***** Data extracts *****

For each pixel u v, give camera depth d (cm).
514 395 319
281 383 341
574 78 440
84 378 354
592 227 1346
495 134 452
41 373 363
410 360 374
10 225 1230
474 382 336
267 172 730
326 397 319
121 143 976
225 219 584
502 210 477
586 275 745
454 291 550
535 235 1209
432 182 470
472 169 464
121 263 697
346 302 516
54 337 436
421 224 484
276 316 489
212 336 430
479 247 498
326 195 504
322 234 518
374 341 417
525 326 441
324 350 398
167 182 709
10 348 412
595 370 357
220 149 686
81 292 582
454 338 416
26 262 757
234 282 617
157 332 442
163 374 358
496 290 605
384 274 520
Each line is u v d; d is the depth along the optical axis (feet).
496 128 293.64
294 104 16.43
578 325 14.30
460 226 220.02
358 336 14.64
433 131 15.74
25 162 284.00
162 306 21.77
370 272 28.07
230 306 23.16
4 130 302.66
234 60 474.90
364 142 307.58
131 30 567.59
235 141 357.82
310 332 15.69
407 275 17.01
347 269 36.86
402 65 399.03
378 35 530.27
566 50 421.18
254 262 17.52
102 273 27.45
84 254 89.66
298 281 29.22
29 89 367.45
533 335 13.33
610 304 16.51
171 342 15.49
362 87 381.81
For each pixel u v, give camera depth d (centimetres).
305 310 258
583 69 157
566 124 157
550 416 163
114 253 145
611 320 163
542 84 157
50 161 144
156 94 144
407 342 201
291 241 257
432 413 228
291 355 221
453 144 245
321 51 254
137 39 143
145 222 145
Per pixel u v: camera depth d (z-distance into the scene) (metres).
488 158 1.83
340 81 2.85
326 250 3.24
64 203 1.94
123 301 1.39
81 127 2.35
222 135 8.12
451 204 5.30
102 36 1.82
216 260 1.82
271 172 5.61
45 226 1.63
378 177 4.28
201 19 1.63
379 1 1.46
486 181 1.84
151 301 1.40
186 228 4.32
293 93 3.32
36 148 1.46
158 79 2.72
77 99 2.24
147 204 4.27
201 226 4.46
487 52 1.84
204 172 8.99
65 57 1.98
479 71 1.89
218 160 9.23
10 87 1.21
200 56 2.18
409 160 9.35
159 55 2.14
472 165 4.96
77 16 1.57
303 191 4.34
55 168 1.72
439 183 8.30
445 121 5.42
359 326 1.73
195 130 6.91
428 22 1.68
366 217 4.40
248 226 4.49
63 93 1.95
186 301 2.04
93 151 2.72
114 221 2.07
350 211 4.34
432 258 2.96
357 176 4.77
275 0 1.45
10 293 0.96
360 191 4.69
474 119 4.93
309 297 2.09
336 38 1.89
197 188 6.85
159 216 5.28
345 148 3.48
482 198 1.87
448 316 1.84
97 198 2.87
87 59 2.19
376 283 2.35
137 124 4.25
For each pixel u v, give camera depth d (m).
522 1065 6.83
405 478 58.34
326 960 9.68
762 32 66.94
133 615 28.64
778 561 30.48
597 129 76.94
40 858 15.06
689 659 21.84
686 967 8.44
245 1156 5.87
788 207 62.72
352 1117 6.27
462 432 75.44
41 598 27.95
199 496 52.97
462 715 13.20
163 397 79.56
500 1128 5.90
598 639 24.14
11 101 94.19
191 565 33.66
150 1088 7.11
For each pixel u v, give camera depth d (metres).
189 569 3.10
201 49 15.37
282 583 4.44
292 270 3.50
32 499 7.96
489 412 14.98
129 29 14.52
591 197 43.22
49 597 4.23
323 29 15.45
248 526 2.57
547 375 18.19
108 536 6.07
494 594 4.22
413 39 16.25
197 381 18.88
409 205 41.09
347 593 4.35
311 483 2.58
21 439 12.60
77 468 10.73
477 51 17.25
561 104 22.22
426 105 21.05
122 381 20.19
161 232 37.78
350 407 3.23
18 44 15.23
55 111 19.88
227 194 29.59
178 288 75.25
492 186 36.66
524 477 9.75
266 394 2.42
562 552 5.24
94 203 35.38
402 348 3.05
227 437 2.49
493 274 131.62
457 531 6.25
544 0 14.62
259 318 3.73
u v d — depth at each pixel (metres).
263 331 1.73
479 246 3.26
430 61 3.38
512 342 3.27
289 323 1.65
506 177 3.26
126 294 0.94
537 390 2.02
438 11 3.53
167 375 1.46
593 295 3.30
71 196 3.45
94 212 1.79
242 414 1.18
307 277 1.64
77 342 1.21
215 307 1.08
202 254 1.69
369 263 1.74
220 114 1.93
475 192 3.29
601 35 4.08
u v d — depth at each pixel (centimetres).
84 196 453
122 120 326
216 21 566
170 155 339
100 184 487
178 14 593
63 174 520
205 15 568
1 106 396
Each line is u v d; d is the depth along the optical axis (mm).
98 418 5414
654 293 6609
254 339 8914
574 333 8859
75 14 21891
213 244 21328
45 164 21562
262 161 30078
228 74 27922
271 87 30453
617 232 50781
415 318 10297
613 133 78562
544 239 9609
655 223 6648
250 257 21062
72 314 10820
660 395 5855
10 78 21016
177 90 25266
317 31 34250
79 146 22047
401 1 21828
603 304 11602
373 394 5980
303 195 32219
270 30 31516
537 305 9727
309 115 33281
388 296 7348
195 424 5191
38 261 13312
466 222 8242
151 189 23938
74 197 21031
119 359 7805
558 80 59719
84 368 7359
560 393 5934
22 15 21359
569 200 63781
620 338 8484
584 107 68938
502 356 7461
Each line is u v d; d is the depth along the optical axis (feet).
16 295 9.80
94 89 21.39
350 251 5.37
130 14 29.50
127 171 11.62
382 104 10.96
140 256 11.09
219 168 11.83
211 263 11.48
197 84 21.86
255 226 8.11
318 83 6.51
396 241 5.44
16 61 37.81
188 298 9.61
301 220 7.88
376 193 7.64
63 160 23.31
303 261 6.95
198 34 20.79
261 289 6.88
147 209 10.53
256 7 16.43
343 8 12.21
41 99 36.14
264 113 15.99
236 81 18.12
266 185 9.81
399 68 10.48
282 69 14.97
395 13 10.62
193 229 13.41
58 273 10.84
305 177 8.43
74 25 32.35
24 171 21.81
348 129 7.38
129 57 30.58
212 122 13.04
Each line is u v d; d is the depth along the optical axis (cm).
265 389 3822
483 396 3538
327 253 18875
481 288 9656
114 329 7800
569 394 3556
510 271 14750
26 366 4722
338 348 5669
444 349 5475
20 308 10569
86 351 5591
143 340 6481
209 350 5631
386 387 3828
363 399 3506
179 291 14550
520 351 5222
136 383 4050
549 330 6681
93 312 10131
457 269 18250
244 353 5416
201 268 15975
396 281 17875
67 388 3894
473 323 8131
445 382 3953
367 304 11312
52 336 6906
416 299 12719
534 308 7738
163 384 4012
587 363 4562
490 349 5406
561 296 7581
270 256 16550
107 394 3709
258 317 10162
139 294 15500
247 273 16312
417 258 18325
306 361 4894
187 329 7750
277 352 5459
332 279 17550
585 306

*****

■ About this exercise ■
Each record has to be given again exactly as written.

■ Output below ■
For each pixel u v, give camera depth d (cm).
514 395 319
281 383 341
574 78 440
84 378 354
592 227 1346
495 134 452
41 373 363
410 360 374
10 225 1230
474 382 336
267 172 730
326 397 319
121 143 976
225 219 584
502 210 477
586 275 745
454 291 550
535 235 1209
432 182 470
472 169 464
121 263 697
346 302 516
54 337 436
421 224 484
276 316 489
212 336 430
479 247 498
326 195 504
322 234 518
374 341 417
525 326 441
324 350 398
167 182 709
10 348 412
595 370 357
220 149 686
81 292 582
454 338 416
26 262 757
234 282 617
157 332 442
163 374 358
496 290 605
384 274 520
Each line is u v d; d is the depth along the optical axis (feet).
496 128 293.64
294 104 16.43
578 325 14.30
460 226 220.02
358 336 14.64
433 131 15.74
25 162 284.00
162 306 21.77
370 272 28.07
230 306 23.16
4 130 302.66
234 60 474.90
364 142 307.58
131 30 567.59
235 141 357.82
310 332 15.69
407 275 17.01
347 269 36.86
402 65 399.03
378 35 530.27
566 50 421.18
254 262 17.52
102 273 27.45
84 254 89.66
298 281 29.22
29 89 367.45
533 335 13.33
610 304 16.51
171 342 15.49
362 87 381.81
For each pixel u v, give camera depth d (centimetres).
305 310 258
583 69 157
566 124 157
550 416 163
114 253 145
611 320 163
542 84 157
50 161 144
156 94 144
407 342 201
291 241 257
432 413 228
291 355 221
453 144 245
321 51 254
137 39 143
145 222 145
Per pixel u v: camera depth d (z-distance into the scene) (metres).
488 158 1.83
340 81 2.85
326 250 3.24
64 203 1.94
123 301 1.39
81 127 2.35
222 135 8.12
451 204 5.30
102 36 1.82
216 260 1.82
271 172 5.61
45 226 1.63
378 177 4.28
201 19 1.63
379 1 1.46
486 181 1.84
151 301 1.40
186 228 4.32
293 93 3.32
36 148 1.46
158 79 2.72
77 99 2.24
147 204 4.27
201 226 4.46
487 52 1.84
204 172 8.99
65 57 1.98
479 71 1.89
218 160 9.23
10 87 1.21
200 56 2.18
409 160 9.35
159 55 2.14
472 165 4.96
77 16 1.57
303 191 4.34
55 168 1.72
439 183 8.30
445 121 5.42
359 326 1.73
195 130 6.91
428 22 1.68
366 217 4.40
248 226 4.49
63 93 1.95
186 301 2.04
93 151 2.72
114 221 2.07
350 211 4.34
432 258 2.96
357 176 4.77
275 0 1.45
10 293 0.96
360 191 4.69
474 119 4.93
309 297 2.09
336 38 1.89
197 188 6.85
159 216 5.28
345 148 3.48
482 198 1.87
448 316 1.84
97 198 2.87
87 59 2.19
376 283 2.35
137 124 4.25
For each pixel u v, give camera depth d (m).
522 1065 6.83
405 478 58.34
326 960 9.68
762 32 66.94
133 615 28.64
778 561 30.48
597 129 76.94
40 858 15.06
689 659 21.84
686 967 8.44
245 1156 5.87
788 207 62.72
352 1117 6.27
462 432 75.44
41 598 27.95
199 496 52.97
462 715 13.20
163 397 79.56
500 1128 5.90
598 639 24.14
11 101 94.19
191 565 33.66
150 1088 7.11
For each pixel u v, give camera depth d (metres).
189 569 3.10
201 49 15.37
282 583 4.44
292 270 3.50
32 499 7.96
489 412 14.98
129 29 14.52
591 197 43.22
49 597 4.23
323 29 15.45
248 526 2.57
547 375 18.19
108 536 6.07
494 594 4.22
413 39 16.25
197 381 18.88
409 205 41.09
347 593 4.35
311 483 2.58
21 439 12.60
77 468 10.73
477 51 17.25
561 104 22.22
426 105 21.05
122 381 20.19
161 232 37.78
350 407 3.23
18 44 15.23
55 111 19.88
227 194 29.59
178 288 75.25
492 186 36.66
524 477 9.75
266 394 2.42
562 552 5.24
94 203 35.38
402 348 3.05
227 437 2.49
493 274 131.62
457 531 6.25
544 0 14.62
259 318 3.73
u v d — depth at each pixel (metres).
263 331 1.73
479 246 3.26
430 61 3.38
512 342 3.27
289 323 1.65
506 177 3.26
126 294 0.94
537 390 2.02
438 11 3.53
167 375 1.46
593 295 3.30
71 196 3.45
94 212 1.79
242 414 1.18
307 277 1.64
77 342 1.21
215 307 1.08
202 254 1.69
369 263 1.74
220 114 1.93
475 192 3.29
601 35 4.08
u v d — depth at each pixel (centimetres).
84 196 453
122 120 326
216 21 566
170 155 339
100 184 487
178 14 593
63 174 520
205 15 568
1 106 396
Each line is u v d; d is the depth along the optical axis (mm).
98 418 5414
654 293 6609
254 339 8914
574 333 8859
75 14 21891
213 244 21328
45 164 21562
262 161 30078
228 74 27922
271 87 30453
617 232 50781
415 318 10297
613 133 78562
544 239 9609
655 223 6648
250 257 21062
72 314 10820
660 395 5855
10 78 21016
177 90 25266
317 31 34250
79 146 22047
401 1 21828
603 304 11602
373 394 5980
303 195 32219
270 30 31516
537 305 9727
309 115 33281
388 296 7348
195 424 5191
38 261 13312
466 222 8242
151 189 23938
74 197 21031
119 359 7805
558 80 59719
84 368 7359
560 393 5934
22 15 21359
569 200 63781
620 338 8484
584 107 68938
502 356 7461
Each line is u v d; d is the depth along the optical axis (feet).
16 295 9.80
94 89 21.39
350 251 5.37
130 14 29.50
127 171 11.62
382 104 10.96
140 256 11.09
219 168 11.83
211 263 11.48
197 84 21.86
255 226 8.11
318 83 6.51
396 241 5.44
16 61 37.81
188 298 9.61
301 220 7.88
376 193 7.64
63 160 23.31
303 261 6.95
198 34 20.79
261 289 6.88
147 209 10.53
256 7 16.43
343 8 12.21
41 99 36.14
264 113 15.99
236 81 18.12
266 185 9.81
399 68 10.48
282 69 14.97
395 13 10.62
193 229 13.41
58 273 10.84
305 177 8.43
74 25 32.35
24 171 21.81
348 129 7.38
129 57 30.58
212 122 13.04
Each line is u v d; d is the depth along the optical axis (cm).
265 389 3822
483 396 3538
327 253 18875
481 288 9656
114 329 7800
569 394 3556
510 271 14750
26 366 4722
338 348 5669
444 349 5475
20 308 10569
86 351 5591
143 340 6481
209 350 5631
386 387 3828
363 399 3506
179 291 14550
520 351 5222
136 383 4050
549 330 6681
93 312 10131
457 269 18250
244 353 5416
201 268 15975
396 281 17875
67 388 3894
473 323 8131
445 382 3953
367 304 11312
52 336 6906
416 299 12719
534 308 7738
163 384 4012
587 363 4562
490 349 5406
561 296 7581
270 256 16550
107 394 3709
258 317 10162
139 294 15500
247 273 16312
417 258 18325
306 361 4894
187 329 7750
277 352 5459
332 279 17550
585 306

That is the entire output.